I am relying on memory again here but the two lads were deported instead of hung. They were in reality, as both were landed gentry, treated as gentleman prisoners. Even though they were in two separate areas and not allowed to fraternise they used to meet in the middle of a certain bridge for Sunday tea, each sitting on their own side of the centre line. This may have been the bridge, I will need to check "The Great Shame" when I get home (written by the Australian Thomas Kennelly of Schindler's Ark fame).
Anyway Smith O Brien because he refused to sign a bond promising not to attempt to escape, ended up in Port Arthur but had his own cottage and most certainly did not experience any of the hardships of the other prisoners. Thomas Francis Meaghar was able to move about within his designated area and met and married a Miss Catherine Bennett in 1851. The lads sent a boat from The States in 1852 and TF escaped from Tasmania to New York where he received a hero's welcome. He wife was at the time four months pregnant but their son died aged four months of influenza. He was buried in St John's Church in Richmond.
Shortly afterwards his wife left for Ireland and from there joined her husband in New York. She returned to Ireland to TF's family in Waterford due to ill health (or some say estrangement) and died there in 1854 at the tender age of 24 years. T.F. went on to become a General in the American Civil War, commanding the famous Irish Brigade (I am a Civil War buff!) He obviously could not return to Ireland so after the war he became Governor of Montana.

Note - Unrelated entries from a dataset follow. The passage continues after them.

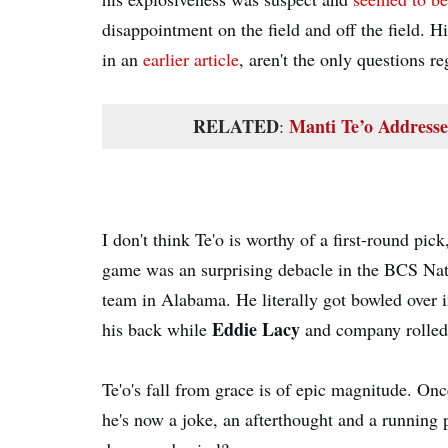
disappointment on the field and off the field. H
in an
earlier article
, aren't the only questions re
RELATED
Manti Te’o Address
:
I don't think Te'o is worthy of a first-round pick
game was an surprising debacle in the BCS N
team in Alabama. He literally got bowled over 
Eddie Lacy
his back while
and company rolled 
Te'o's fall from grace is of epic magnitude. Onc
he's now a joke, an afterthought and a running 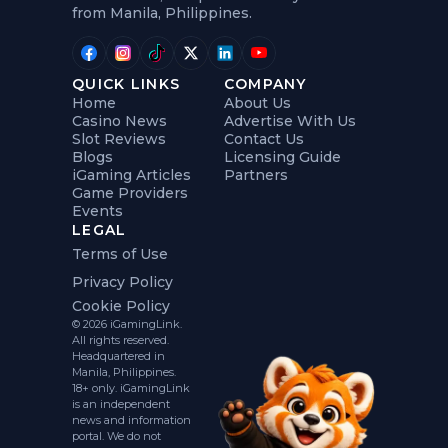
from Manila, Philippines.
QUICK LINKS
COMPANY
Home
About Us
Casino News
Advertise With Us
Slot Reviews
Contact Us
Blogs
Licensing Guide
iGaming Articles
Partners
Game Providers
Events
LEGAL
Terms of Use
Privacy Policy
Cookie Policy
© 2026 iGamingLink.
All rights reserved.
Headquartered in
Manila, Philippines.
18+ only. iGamingLink
is an independent
news and information
portal. We do not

He drowned falling off a river boat on the Missouri River in 1867 but his body was never recovered. Some say that he fell overboard, some say that he was pushed and others say that he was blind drunk and fell overboard (I told you that I am a buff!) Thus this tragic family were separated not only in life but also in death. One lies in a grave in Richmond, Tasmania; the other in Waterford Ireland and the Irish patriot in the bed of the Missouri. What a sad story.